Le Conseil général "débordé"
Le Collectif de soutien aux sans-papiers relève que "le suivi se résume à une visite quotidienne par un travailleur social" qui ne proposerait "aucune activité" récréative ou formatrice. Les jeunes semblent s’être faits à l’idée que la situation, qui dure depuis des mois, se prolongera. La jeune Angolaise explique d’une moue résignée que "les responsables ne viennent pas". Espérant se perfectionner dans la langue française, elle va de sa propre initiative à la bibliothèque : "je dois y aller seule pour avoir une chance, c’est comme ça", conclut-elle, pressée d’écourter l’entretien.

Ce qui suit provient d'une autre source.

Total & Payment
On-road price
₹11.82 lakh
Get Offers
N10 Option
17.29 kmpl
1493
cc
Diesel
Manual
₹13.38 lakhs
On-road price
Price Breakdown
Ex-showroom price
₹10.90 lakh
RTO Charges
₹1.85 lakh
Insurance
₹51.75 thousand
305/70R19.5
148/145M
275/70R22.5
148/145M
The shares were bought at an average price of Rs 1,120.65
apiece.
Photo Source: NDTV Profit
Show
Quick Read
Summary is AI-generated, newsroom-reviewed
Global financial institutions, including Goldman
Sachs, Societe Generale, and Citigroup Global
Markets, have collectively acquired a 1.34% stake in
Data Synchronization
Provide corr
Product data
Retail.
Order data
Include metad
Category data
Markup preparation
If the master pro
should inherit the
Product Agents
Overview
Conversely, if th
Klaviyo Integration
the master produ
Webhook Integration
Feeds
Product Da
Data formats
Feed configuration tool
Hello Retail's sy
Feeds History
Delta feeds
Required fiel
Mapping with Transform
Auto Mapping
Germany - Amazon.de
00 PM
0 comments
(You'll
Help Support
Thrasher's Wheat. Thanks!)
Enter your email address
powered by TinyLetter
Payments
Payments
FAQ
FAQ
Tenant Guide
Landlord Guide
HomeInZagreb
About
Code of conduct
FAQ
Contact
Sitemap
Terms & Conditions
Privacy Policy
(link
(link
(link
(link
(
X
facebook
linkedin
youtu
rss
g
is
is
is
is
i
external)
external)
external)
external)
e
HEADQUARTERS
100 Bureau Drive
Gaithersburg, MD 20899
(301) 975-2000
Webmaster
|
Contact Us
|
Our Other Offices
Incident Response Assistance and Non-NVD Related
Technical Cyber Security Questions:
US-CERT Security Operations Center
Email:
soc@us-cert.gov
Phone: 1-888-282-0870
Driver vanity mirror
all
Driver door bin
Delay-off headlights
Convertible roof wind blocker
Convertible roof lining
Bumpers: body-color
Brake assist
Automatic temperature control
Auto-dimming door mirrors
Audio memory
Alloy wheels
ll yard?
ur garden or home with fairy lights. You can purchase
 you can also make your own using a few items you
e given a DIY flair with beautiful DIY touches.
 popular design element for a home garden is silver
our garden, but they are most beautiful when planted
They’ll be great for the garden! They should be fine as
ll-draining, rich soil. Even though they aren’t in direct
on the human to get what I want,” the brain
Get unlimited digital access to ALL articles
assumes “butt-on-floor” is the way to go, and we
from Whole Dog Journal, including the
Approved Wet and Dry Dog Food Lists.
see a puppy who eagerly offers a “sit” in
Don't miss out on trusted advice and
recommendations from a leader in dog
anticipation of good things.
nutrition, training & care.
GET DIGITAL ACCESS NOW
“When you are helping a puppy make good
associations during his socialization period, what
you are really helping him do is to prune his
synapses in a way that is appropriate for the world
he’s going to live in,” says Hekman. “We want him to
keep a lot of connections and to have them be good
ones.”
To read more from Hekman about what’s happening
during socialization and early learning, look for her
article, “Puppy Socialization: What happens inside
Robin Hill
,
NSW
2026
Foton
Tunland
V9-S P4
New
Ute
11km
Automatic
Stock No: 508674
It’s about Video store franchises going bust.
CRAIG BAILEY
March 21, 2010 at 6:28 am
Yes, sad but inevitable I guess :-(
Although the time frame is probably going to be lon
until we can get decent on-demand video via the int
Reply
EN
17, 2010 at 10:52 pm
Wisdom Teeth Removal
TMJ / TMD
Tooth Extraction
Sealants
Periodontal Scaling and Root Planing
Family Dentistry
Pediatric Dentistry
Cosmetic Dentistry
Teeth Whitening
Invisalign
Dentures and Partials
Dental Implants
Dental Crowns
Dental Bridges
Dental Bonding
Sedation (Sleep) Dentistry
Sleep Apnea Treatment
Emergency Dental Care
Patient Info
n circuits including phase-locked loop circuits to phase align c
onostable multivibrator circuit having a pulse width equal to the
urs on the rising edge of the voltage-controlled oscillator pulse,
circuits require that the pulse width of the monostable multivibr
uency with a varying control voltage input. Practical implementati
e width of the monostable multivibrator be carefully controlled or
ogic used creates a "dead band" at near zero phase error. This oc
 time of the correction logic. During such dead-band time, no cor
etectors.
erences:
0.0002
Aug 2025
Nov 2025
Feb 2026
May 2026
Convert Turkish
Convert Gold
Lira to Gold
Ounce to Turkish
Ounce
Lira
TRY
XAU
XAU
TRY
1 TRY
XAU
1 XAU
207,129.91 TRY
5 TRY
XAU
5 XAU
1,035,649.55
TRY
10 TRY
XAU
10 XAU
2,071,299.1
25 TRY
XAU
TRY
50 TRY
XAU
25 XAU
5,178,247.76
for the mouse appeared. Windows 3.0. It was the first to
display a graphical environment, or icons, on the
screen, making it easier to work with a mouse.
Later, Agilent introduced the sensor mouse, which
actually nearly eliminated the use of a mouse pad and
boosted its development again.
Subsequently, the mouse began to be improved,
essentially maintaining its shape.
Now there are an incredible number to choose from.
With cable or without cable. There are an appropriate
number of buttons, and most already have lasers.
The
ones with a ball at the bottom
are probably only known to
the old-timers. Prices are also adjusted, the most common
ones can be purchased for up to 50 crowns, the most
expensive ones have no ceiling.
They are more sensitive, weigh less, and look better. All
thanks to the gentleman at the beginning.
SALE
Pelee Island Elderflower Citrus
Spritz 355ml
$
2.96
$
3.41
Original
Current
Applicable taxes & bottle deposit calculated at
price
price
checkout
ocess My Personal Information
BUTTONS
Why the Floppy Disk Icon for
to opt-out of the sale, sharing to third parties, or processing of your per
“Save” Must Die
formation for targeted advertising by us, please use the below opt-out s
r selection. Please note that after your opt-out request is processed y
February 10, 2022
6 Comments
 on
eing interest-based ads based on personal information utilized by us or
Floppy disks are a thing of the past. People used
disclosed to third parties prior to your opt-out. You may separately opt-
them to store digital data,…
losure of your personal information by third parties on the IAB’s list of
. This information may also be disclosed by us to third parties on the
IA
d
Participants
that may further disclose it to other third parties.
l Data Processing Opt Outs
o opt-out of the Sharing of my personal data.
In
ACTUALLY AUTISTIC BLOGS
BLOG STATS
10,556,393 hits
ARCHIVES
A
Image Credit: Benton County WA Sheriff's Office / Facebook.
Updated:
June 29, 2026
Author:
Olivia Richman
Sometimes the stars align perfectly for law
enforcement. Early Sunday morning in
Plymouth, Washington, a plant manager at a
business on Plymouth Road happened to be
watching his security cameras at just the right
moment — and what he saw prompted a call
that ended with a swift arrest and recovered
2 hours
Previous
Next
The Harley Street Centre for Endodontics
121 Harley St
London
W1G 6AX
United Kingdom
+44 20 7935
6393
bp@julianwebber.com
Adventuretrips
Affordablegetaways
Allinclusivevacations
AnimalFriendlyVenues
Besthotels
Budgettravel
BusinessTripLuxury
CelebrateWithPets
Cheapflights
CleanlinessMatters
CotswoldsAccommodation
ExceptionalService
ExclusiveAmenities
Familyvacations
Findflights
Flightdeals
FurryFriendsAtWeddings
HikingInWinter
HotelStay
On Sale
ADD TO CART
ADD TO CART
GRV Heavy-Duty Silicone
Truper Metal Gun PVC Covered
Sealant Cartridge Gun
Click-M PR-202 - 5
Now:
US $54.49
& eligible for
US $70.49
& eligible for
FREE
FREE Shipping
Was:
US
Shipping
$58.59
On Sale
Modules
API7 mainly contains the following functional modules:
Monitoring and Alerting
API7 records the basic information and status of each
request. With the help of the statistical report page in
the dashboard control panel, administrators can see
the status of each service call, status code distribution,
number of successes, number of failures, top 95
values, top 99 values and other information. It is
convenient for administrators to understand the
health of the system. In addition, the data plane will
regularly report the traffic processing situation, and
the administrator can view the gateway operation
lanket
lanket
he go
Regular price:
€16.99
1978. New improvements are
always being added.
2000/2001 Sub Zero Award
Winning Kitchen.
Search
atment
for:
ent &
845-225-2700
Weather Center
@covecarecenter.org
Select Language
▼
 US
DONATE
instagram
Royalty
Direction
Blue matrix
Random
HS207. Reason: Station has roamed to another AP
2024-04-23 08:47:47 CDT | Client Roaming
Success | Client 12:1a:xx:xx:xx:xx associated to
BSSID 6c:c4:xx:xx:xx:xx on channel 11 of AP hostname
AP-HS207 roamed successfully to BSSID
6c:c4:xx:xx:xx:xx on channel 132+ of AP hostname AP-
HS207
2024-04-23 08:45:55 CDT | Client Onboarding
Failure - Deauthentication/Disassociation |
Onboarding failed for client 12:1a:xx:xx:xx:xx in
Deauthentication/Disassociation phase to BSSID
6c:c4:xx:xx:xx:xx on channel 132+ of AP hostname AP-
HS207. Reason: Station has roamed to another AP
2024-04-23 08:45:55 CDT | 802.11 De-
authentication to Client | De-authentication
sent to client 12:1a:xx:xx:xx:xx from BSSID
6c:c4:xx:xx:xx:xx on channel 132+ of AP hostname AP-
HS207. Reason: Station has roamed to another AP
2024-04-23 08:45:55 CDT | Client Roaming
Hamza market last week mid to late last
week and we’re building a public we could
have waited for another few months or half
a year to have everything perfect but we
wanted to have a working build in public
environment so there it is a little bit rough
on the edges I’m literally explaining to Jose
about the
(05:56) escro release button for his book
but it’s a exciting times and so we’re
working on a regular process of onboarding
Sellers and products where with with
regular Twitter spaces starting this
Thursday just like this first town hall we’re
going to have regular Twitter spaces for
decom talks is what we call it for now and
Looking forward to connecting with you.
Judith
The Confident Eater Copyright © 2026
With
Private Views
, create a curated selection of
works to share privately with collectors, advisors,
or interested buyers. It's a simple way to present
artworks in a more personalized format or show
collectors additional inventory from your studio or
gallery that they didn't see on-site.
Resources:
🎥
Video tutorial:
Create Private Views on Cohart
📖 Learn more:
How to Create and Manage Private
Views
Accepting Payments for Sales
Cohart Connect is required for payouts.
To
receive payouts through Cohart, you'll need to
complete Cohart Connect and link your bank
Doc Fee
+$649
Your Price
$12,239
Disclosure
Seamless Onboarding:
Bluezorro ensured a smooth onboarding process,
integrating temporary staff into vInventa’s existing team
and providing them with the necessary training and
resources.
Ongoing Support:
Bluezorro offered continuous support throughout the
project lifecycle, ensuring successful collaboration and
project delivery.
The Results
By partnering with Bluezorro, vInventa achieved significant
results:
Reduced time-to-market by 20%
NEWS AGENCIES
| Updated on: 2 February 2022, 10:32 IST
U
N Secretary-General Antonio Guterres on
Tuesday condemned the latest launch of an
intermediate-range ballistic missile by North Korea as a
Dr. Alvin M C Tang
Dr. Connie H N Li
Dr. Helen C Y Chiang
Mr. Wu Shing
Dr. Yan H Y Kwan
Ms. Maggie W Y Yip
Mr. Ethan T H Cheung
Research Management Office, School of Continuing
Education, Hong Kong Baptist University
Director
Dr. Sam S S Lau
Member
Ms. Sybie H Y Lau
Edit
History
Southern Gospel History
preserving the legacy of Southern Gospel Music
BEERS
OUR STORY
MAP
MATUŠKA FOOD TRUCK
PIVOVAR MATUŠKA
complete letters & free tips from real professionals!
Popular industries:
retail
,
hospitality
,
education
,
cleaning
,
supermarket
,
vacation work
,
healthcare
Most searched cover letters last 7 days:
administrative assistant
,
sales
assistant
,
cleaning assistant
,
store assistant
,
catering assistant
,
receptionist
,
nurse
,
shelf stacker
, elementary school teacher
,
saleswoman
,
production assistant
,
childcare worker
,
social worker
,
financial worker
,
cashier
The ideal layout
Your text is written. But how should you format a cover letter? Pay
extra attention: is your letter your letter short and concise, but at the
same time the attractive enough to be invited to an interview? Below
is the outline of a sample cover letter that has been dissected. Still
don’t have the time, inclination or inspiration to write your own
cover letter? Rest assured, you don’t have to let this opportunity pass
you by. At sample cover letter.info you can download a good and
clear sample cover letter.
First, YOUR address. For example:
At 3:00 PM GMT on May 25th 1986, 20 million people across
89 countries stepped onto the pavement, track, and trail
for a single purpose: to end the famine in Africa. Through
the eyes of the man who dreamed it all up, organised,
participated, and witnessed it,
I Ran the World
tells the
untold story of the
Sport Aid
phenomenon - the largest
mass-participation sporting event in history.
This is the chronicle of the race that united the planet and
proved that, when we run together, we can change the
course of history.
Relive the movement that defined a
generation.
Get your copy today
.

Rozenn Geffroy affirme que "l’engagement du Conseil général n’est pas anodin". La mission MIE créée il y a dix-huit mois pour gérer l’impressionnante augmentation des arrivées des jeunes migrants, est "débordée". Le nombre de mineurs isolés étrangers serait passé de 5 en 2003 à environ 450 en octobre 2012. Le dispositif est prévu pour les prendre en charge en attente d’une décision de justice fixant leur statut légal. "Normalement, la décision doit intervenir dans les 5 jours…" regrette l’élue qui souligne que "le Département va déjà au-delà de ses compétences" en la matière.
La situation est "alarmante", selon Rozenn Geffroy. Le Conseil général a par ailleurs sollicité Christiane Taubira, ministre de la Justice et Marylise Lebranchu, ministre de la réforme de l’Etat, pour répondre à cette situation pressante. L’Ille-et-Vilaine est en effet le troisième département, après Paris et la Seine-Saint-Denis, en terme d’accueil de mineurs étrangers. En attendant, l’incertitude règne en ce qui concerne le devenir des jeunes logés à l’Auberge Saint-Martin. Aucune solution n’a encore été trouvée pour assurer leur hébergement après la démolition du bâtiment.